Since Michael Perry, a Republican from Maricopa County who also cited his faith (including serving or having served as associate teaching director of Community Bible Study at his church), was included on the final list of qualified candidates, Adams' manufactured dispute must not be considering all of the facts.

One difference in the applications is that Michael Perry's statement of interest is more detailed and appears more relevant.  But I can't speak for the commissioners.

http://arizona-redistricting-nominations.com/Applications/Public-GleasonChristopher-Pima-Republican.pdf

http://arizona-redistricting-nominations.com/Applications/Public-PerryMichael-Maricopa-Republican.pdf




On a seperate note, I hope you enjoy the YouTube clip below.

http://www.youtube.com/watch?v=2ZAZdirZaDg&feature=player_embedded

I'll figure out how to embed YouTube clips soon (I hope).  :)

Saturday, December 11, 2010

The best is yet to come.

I hope to make information of value available to concerned citizens everywhere.  Likely, most of it will relate to goings on in Arizona politics.  Lord knows the next year is going to be full of tumult with the state legislature set begin its regular session in early January and Independent Redistricting Commission due to get into full swing by March.

Already, sparks are beginning to fly with Democrats trying to figure out how to have any impact at all -- as they have even smaller minorities in both chambers -- in the upcoming legislative session. Senate President-elect Russell Pearce is already working on alienating everyone except the most conservative lawmakers and public; he has already declared his intent to challenge the United States Constitution (on birthright citizenship) not to mention the ever present state budget revenue shortfalls. Pearce, along with Arizona House Speaker Kirk Adams on Friday, Dec 10 complained, in writing, to Supreme Court Chief Justice Rebecca Burch about the list of candidates the Appointments Commission provided to legislative leaders to populate the Redistricting Commission.  Of course, there will be more issues and problems, but these will surely be among the big ones in the next year.

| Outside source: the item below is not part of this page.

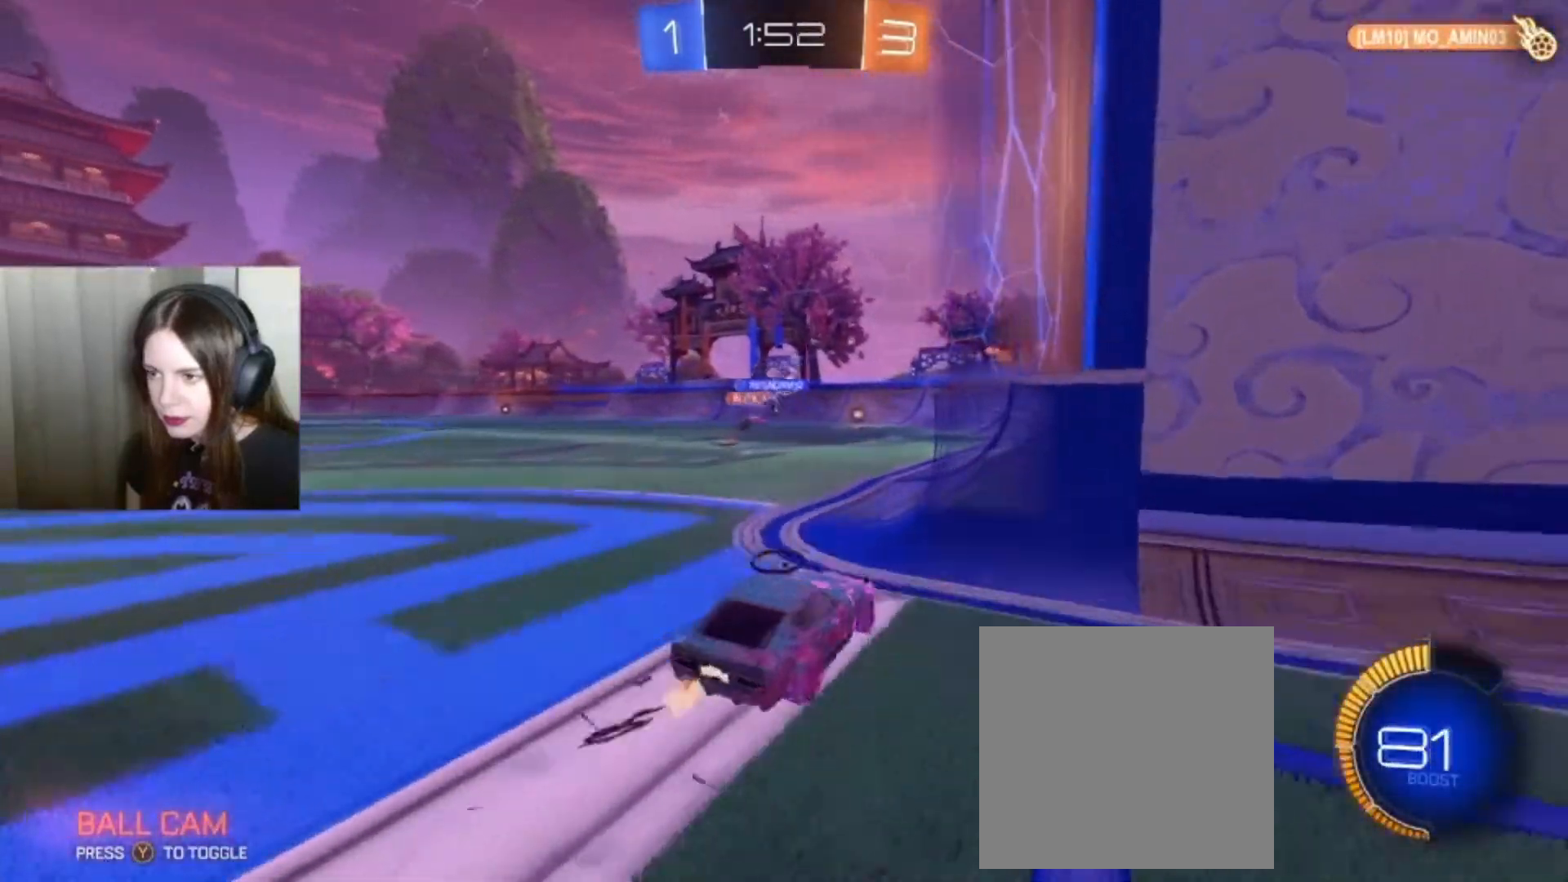
{"buttons": ["R2"], "left_stick": "center", "right_stick": "center", "events": [[67, "R2", "up"], [133, "R2", "down"], [333, "left_stick", "center"]]}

So, I expect to be busy... and in my "spare time" I'm hoping to get familiar with energy issues and follow some of the actions of the Arizona Corporation Commission.  In January, the ACC will become substantially less friendly to utility consumers as Commissioner Kris Mayes leaves (due to term limits) and is replaced by pro-business, anti-consumer, former Senate President Brenda Burns.  Burns, of course, was in charge of the state senate when the Alt-Fuels Debacle was passed 10 years ago or so, with no advance public review.  That situation cost Arizona taxpayers several hundred million dollars before legislation could be passed to shut down the program.


So, stay tuned because 2011 will be full of controversy and I'll try to stay up on as much as possible. 

Thanks for reading the Eagle-tarian.